___ Input ___
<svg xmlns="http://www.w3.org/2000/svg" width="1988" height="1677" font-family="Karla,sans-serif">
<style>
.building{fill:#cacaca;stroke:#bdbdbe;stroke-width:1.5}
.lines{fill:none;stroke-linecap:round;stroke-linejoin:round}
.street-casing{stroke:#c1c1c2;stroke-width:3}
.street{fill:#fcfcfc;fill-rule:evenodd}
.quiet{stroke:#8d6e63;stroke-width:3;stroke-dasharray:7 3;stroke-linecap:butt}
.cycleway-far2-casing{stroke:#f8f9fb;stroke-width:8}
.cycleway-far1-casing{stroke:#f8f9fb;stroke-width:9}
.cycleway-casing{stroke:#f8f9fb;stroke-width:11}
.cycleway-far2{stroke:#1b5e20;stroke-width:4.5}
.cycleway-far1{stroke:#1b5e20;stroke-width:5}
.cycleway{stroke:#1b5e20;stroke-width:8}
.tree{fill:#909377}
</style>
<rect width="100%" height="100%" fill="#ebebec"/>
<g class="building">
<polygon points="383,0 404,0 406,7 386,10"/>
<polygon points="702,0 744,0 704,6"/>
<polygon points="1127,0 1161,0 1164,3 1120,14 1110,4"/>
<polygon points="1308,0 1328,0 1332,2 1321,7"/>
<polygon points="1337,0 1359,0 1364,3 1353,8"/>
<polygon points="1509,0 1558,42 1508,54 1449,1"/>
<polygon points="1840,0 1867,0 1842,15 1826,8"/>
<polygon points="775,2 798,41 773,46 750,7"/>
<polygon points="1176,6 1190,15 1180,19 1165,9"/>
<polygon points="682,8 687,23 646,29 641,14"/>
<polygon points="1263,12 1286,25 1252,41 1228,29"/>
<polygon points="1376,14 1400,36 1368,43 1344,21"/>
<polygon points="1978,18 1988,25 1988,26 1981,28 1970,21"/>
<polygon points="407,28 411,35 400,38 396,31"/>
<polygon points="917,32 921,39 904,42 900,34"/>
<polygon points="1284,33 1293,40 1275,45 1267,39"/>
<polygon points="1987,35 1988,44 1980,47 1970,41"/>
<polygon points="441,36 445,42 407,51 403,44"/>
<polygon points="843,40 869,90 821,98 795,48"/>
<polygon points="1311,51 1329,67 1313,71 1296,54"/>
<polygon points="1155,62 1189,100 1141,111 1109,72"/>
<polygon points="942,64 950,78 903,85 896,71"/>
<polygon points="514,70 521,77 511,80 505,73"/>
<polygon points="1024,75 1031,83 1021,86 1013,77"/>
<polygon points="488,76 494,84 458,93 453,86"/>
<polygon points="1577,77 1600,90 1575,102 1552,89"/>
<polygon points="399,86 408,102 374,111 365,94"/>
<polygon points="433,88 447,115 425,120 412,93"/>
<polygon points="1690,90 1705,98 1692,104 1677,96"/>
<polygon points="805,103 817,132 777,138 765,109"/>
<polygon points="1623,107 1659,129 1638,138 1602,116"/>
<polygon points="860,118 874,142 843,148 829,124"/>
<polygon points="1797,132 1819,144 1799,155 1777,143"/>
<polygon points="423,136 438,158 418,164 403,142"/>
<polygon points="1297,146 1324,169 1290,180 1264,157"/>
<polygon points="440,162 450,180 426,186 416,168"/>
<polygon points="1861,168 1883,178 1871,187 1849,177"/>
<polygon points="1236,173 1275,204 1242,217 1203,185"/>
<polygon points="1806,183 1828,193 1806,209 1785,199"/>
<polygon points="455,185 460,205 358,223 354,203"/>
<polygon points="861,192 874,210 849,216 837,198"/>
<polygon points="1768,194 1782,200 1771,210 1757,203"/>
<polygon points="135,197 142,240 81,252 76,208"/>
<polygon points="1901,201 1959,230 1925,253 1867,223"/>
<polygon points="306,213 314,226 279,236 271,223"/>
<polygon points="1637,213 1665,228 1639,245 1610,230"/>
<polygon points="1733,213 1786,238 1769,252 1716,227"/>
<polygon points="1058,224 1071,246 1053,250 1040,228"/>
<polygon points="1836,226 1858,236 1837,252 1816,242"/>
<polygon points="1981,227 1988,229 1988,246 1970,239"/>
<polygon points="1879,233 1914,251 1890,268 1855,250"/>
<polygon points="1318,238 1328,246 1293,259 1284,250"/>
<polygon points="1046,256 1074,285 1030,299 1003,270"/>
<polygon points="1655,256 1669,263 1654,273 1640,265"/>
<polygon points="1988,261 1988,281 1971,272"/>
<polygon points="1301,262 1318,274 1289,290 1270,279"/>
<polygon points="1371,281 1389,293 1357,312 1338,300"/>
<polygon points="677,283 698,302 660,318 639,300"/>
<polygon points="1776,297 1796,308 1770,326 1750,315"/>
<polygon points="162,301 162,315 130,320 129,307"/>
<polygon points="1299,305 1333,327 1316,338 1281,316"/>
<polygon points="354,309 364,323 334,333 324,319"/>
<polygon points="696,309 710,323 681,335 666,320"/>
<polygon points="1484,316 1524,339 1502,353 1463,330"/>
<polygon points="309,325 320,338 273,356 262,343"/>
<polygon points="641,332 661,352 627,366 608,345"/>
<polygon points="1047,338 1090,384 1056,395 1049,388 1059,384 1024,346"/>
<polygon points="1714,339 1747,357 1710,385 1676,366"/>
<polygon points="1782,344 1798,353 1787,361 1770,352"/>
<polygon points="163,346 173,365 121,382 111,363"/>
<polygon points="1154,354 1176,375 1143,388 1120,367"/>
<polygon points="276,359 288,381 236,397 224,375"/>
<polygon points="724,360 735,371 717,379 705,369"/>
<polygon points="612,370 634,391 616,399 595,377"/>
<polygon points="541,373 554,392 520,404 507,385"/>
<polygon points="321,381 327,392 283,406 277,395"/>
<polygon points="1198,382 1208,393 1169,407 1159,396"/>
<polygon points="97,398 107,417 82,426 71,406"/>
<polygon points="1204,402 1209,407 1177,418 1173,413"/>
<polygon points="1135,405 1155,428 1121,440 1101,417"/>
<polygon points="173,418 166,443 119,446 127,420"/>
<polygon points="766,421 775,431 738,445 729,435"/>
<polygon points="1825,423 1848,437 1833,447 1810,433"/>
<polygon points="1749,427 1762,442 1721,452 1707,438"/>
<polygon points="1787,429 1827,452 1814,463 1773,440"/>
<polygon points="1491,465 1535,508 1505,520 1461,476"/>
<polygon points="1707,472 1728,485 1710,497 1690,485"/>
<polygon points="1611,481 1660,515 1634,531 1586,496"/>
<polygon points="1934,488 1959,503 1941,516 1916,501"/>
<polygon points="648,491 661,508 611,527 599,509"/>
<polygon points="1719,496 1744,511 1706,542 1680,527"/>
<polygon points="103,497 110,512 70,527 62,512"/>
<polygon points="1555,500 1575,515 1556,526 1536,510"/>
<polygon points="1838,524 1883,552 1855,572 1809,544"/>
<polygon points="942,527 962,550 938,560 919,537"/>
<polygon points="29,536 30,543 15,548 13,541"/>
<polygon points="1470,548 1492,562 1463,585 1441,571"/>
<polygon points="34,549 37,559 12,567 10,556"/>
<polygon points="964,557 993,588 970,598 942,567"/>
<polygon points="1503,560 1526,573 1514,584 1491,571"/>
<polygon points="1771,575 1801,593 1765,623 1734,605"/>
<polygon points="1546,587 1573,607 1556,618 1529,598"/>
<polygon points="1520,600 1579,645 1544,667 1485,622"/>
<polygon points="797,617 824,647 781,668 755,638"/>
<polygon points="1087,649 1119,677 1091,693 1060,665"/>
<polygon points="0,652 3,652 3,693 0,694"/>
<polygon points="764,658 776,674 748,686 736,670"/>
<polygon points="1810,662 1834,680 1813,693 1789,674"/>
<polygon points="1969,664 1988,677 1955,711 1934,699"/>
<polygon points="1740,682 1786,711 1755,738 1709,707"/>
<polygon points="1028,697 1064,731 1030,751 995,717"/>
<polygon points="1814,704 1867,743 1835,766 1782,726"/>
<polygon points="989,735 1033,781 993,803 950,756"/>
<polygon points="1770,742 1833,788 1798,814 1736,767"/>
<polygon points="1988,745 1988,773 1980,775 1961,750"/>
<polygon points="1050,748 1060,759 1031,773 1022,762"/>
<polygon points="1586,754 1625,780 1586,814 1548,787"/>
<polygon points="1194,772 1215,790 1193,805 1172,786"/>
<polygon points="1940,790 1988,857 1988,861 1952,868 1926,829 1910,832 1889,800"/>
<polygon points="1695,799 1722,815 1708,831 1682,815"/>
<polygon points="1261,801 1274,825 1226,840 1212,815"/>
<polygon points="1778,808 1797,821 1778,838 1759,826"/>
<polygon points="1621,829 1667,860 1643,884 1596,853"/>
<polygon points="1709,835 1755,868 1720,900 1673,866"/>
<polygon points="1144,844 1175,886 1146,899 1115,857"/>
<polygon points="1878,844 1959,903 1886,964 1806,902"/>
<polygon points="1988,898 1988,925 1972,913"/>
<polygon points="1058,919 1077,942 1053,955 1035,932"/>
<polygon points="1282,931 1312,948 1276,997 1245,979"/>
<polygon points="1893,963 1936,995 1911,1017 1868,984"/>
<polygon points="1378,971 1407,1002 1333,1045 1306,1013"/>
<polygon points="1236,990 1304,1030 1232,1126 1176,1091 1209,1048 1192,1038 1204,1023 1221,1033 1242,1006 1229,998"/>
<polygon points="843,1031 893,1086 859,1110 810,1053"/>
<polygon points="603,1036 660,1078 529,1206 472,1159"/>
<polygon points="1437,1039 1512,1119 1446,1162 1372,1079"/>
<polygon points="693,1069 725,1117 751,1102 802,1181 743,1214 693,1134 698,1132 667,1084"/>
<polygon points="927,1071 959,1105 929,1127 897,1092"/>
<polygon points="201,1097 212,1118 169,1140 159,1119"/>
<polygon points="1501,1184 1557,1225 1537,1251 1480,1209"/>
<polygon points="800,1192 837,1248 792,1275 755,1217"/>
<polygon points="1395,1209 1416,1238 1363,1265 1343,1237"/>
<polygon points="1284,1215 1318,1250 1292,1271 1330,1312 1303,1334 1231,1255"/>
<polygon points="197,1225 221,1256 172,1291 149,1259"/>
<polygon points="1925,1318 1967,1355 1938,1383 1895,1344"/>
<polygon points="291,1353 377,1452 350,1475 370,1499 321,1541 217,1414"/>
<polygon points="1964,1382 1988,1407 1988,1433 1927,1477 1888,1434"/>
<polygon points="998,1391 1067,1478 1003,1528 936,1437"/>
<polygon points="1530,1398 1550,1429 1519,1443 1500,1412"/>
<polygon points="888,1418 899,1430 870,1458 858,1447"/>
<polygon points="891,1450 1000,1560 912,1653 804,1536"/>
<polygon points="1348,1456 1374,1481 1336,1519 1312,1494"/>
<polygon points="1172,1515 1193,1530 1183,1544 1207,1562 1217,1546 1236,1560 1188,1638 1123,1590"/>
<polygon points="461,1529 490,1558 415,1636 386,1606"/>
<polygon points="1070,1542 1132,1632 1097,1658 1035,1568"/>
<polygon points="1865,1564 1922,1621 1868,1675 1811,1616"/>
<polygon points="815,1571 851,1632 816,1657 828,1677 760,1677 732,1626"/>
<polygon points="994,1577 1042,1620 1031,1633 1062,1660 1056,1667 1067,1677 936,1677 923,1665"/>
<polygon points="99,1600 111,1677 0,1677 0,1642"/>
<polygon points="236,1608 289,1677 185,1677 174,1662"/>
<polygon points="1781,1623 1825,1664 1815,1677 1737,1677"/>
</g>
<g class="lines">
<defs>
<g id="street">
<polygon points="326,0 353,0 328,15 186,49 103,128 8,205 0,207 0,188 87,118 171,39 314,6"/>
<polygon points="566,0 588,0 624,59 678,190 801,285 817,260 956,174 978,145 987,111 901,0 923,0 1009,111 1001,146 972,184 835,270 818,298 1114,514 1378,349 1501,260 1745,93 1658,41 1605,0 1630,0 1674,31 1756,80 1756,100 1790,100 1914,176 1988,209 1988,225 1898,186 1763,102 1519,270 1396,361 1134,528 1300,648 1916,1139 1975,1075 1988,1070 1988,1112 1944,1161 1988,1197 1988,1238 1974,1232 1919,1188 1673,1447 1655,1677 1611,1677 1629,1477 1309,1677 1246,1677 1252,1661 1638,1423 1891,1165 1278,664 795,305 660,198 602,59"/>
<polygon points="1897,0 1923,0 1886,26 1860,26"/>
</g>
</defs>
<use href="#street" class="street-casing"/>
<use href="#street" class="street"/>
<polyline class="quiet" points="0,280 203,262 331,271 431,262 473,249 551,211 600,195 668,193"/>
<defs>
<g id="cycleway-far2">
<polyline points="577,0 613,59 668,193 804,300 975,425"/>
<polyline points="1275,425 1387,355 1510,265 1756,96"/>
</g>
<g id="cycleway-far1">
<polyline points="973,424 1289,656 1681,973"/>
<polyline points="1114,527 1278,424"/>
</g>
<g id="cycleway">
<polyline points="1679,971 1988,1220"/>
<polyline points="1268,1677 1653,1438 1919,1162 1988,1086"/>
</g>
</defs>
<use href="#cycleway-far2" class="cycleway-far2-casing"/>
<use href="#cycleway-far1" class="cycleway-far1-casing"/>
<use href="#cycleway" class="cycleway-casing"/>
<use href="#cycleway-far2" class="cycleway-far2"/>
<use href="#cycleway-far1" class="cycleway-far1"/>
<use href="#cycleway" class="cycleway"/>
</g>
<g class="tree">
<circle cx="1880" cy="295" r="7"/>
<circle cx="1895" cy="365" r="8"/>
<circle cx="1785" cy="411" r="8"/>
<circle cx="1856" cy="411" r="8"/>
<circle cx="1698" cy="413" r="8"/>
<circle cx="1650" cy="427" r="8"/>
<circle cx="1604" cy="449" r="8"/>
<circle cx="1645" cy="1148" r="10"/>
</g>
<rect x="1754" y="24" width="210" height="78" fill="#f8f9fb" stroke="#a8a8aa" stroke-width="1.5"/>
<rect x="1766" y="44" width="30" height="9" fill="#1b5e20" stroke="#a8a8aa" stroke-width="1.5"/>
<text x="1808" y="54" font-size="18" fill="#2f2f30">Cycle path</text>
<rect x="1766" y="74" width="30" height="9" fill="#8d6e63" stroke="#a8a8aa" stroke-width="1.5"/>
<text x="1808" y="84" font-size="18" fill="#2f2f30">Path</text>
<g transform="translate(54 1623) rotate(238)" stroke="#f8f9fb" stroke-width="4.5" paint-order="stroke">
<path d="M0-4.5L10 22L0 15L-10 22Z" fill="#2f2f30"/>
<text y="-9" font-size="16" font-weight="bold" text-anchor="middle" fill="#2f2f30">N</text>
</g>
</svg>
___
What is needed
Each line in the records above that contains the word "lines" must be copied.

Exercise solution
.lines{fill:none;stroke-linecap:round;stroke-linejoin:round}
<g class="lines">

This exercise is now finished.